─── GIVEN PASSAGE
Introduction
In this article I would like to provide an easy to use, simple solution to convert spaceless strings into meaningful sentences. My solution could be further optimized,
nevertheless it works perfectly fine for relatively short strings.
Background
To illustrate the problem, let's look at the following spaceless string:
"ihateattention".
If we iterate through a dictionary, the first word to be found would probably be "ate" or "at" so if we simply process our sample this way,
the result would look something like this:
'I h ate attention"
To exclude this obviously flawed solution we can prioritize results
that use up all (or most of) the characters, like:
'I hate attention"
This is the 1. criteria.
Unfortunately there could be many results that meet this criteria:
"I hat eat tent ion"
"I hate at tent ion"
It's easy to see that short (2-3 character long) words can often come up by chance. The most simple approach is to prioritize solutions with the longest words.
This is the 2. criteria I used. As it turned out, these conditions provide the correct solution most of the times.
The next issue is to compute all the possible permutations. For this I used recursion in my code.
Following are the steps in the recursive method:
- Make a sorted dictionary of the possible substrings
- Sort the dictionary descending by length (Implementing the 2. criteria)
──────
─── GIVEN INFORMATION
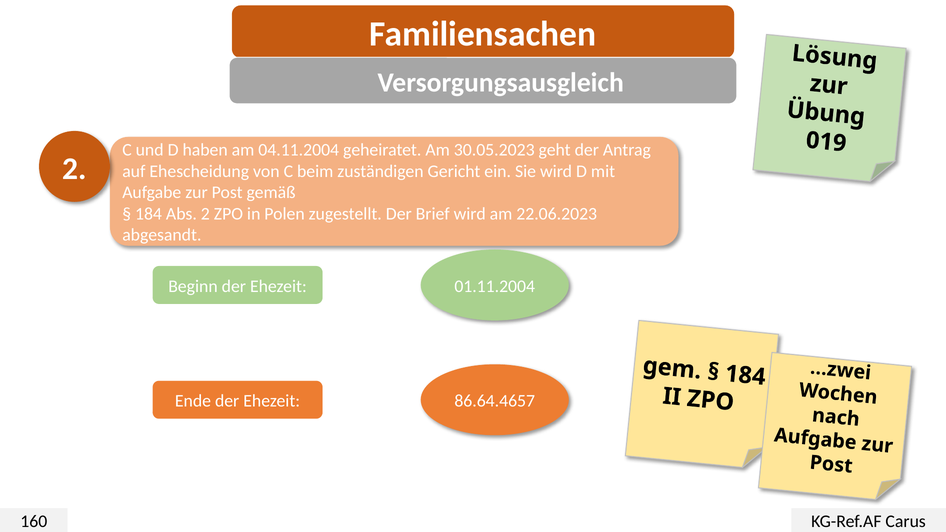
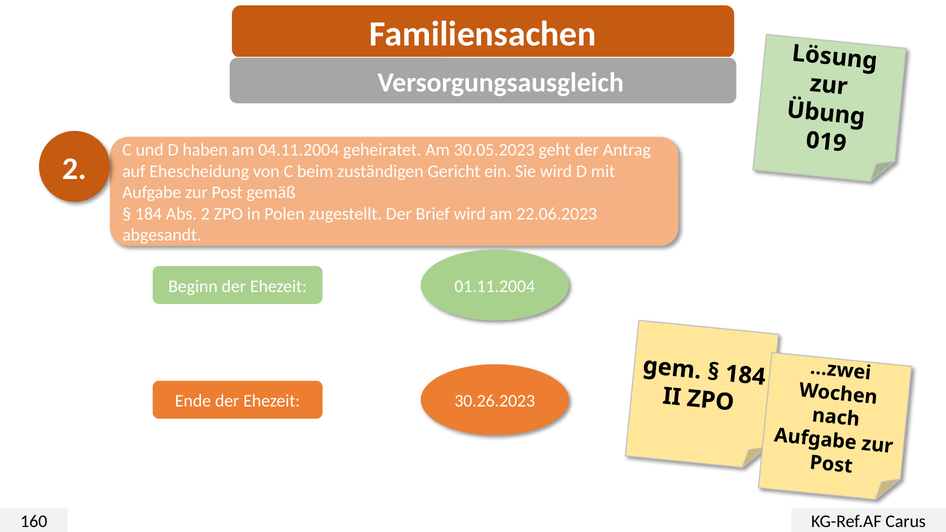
86.64.4657: 86.64.4657 -> 30.26.2023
──────
REQUIRED TASK 1 » From the article on splitting spaceless strings, list every split of "ihateattention" into separate words that it shows.
REQUIRED TASK 2 » Retype the part of the article on splitting spaceless strings between "To exclude this" and "the 2. criteria)", inclusive.

COMPLETE OUTPUT 1 »
- I h ate attention
- I hate attention
- I hat eat tent ion
- I hate at tent ion

COMPLETE OUTPUT 2 »
To exclude this obviously flawed solution we can prioritize results
that use up all (or most of) the characters, like:
'I hate attention"
This is the 1. criteria.
Unfortunately there could be many results that meet this criteria:
"I hat eat tent ion"
"I hate at tent ion"
It's easy to see that short (2-3 character long) words can often come up by chance. The most simple approach is to prioritize solutions with the longest words.
This is the 2. criteria I used. As it turned out, these conditions provide the correct solution most of the times.
The next issue is to compute all the possible permutations. For this I used recursion in my code.
Following are the steps in the recursive method:
- Make a sorted dictionary of the possible substrings
- Sort the dictionary descending by length (Implementing the 2. criteria)